Stored data

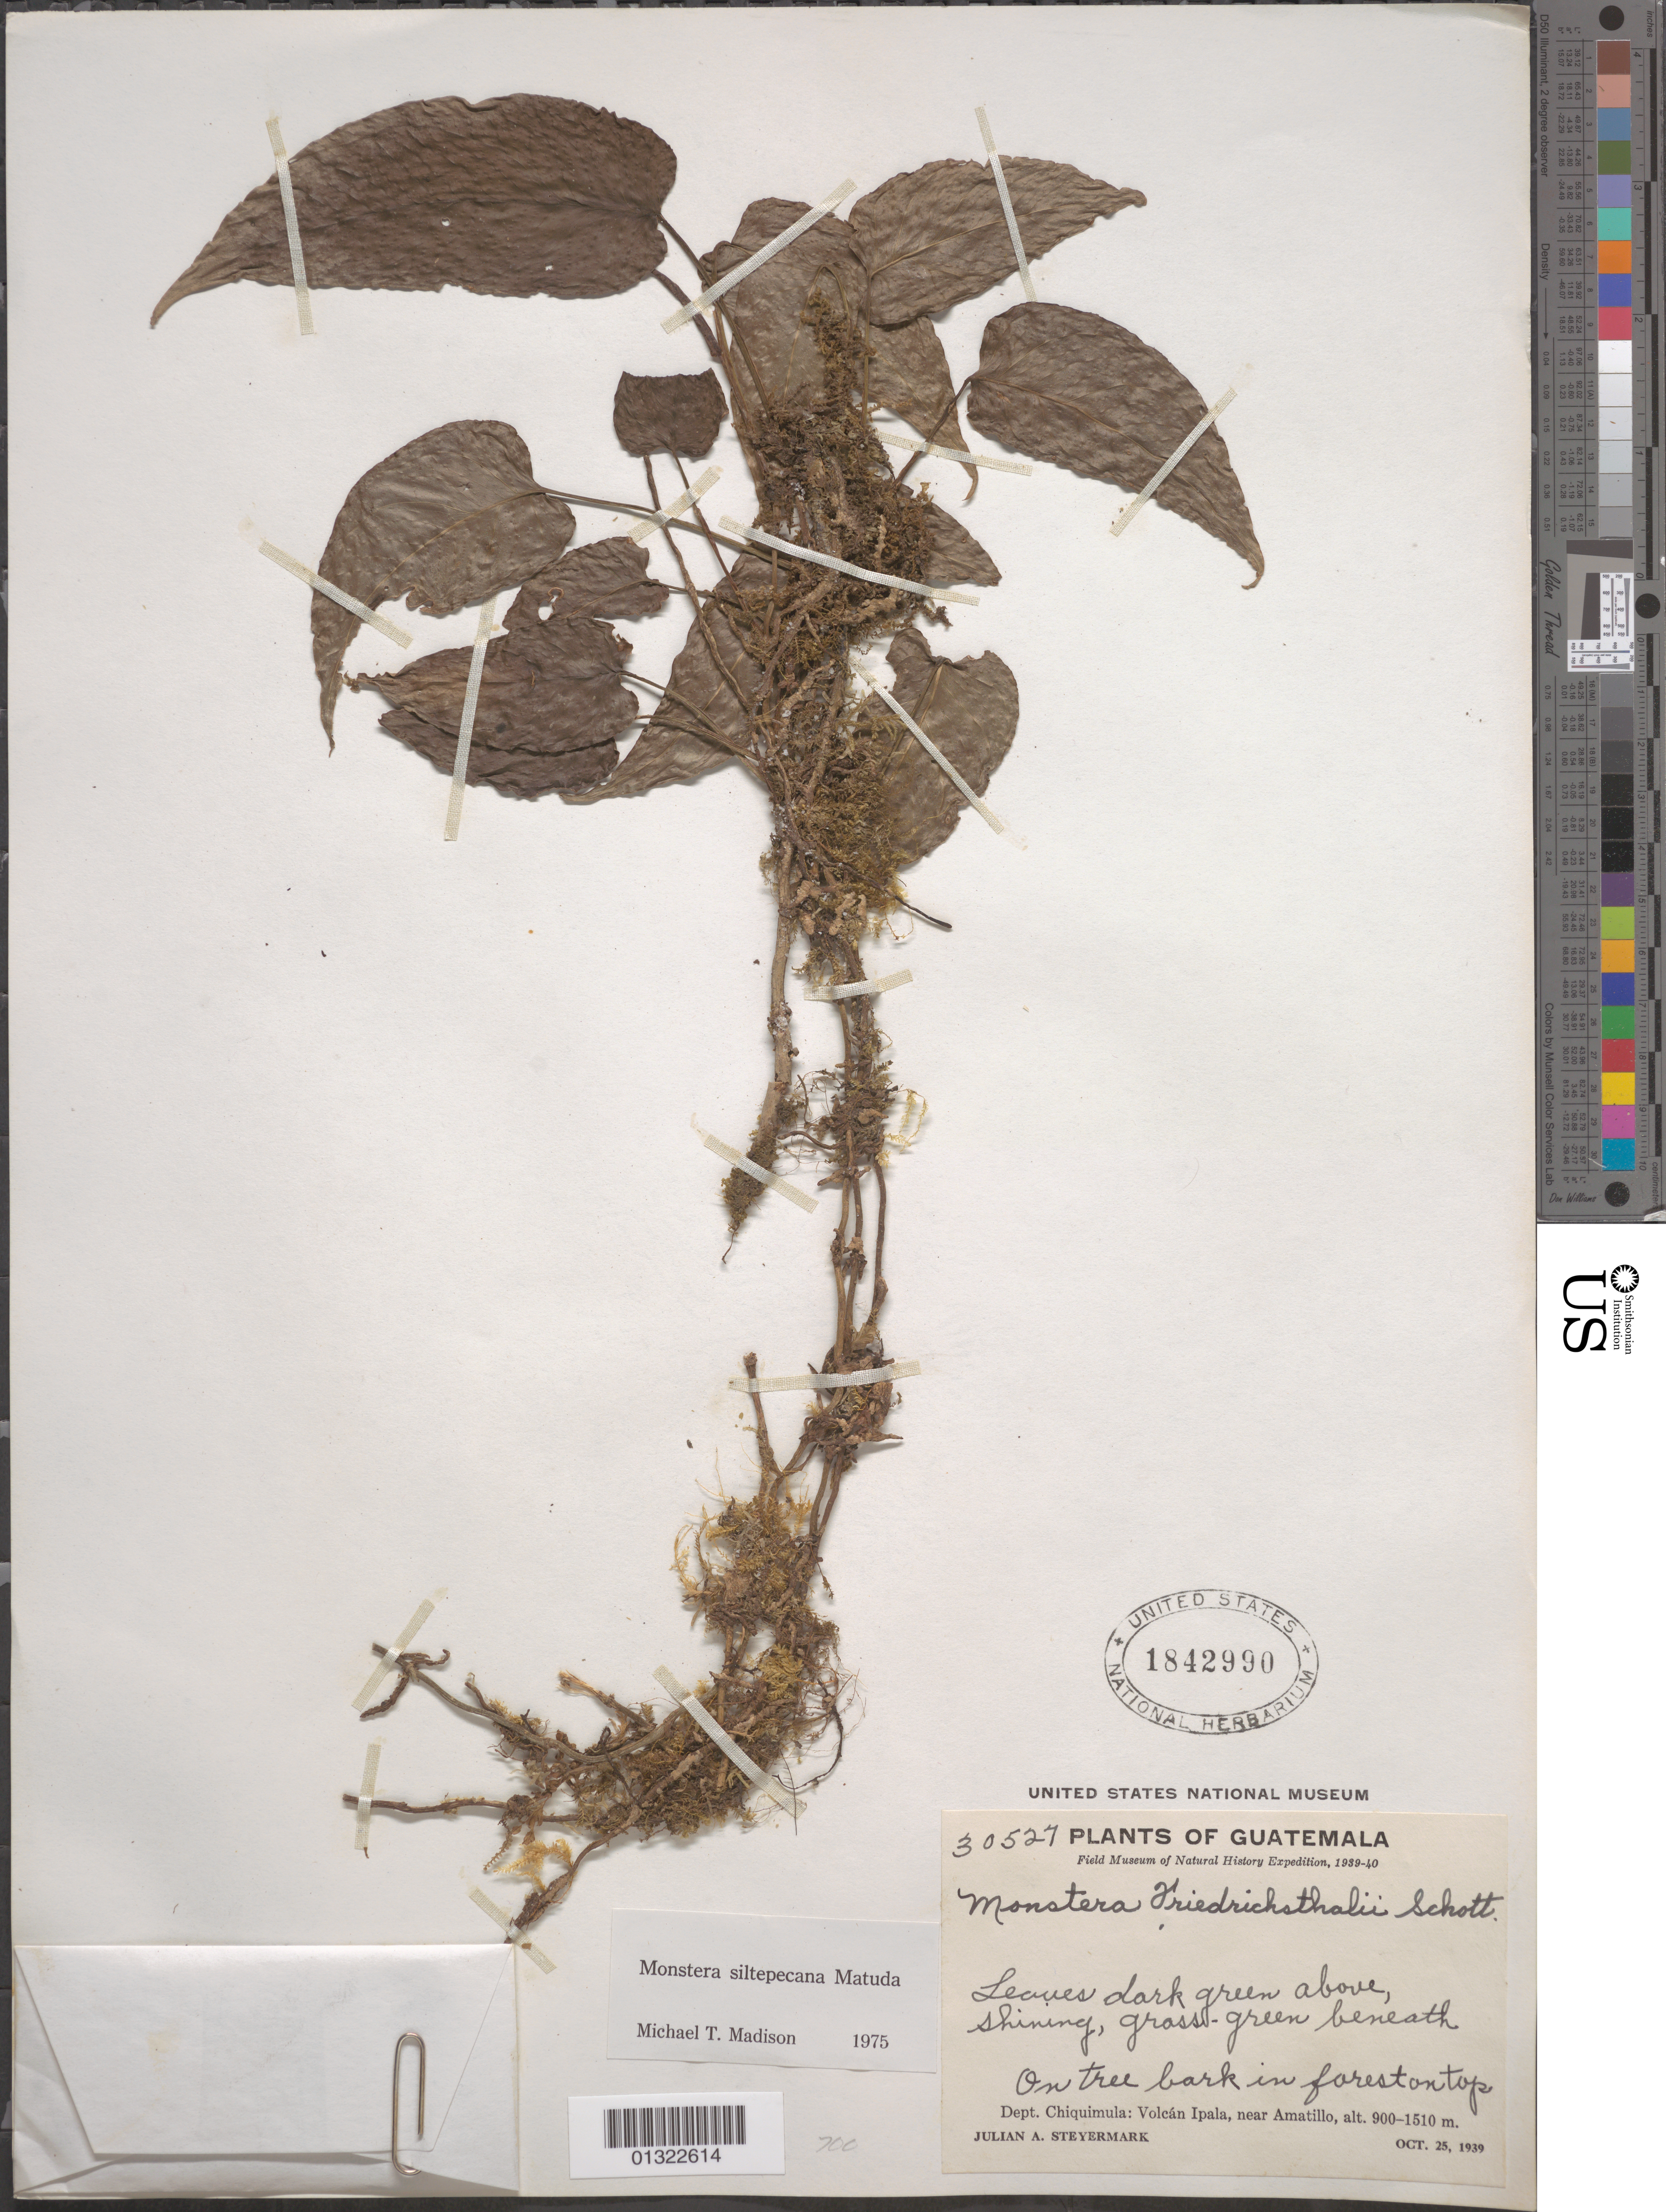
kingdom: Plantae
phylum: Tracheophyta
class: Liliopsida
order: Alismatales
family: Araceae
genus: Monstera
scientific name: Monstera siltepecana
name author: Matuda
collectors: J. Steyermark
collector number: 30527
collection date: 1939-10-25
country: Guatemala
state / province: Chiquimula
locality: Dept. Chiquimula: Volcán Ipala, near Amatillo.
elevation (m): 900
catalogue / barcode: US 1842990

### [Objective]
Arrange every line of the records above as a numbered list, omitting blank lines and leaving the pictures out.

### [Response to the task]
1. kingdom: Plantae
2. phylum: Tracheophyta
3. class: Liliopsida
4. order: Alismatales
5. family: Araceae
6. genus: Monstera
7. scientific name: Monstera siltepecana
8. name author: Matuda
9. collectors: J. Steyermark
10. collector number: 30527
11. collection date: 1939-10-25
12. country: Guatemala
13. state / province: Chiquimula
14. locality: Dept. Chiquimula: Volcán Ipala, near Amatillo.
15. elevation (m): 900
16. catalogue / barcode: US 1842990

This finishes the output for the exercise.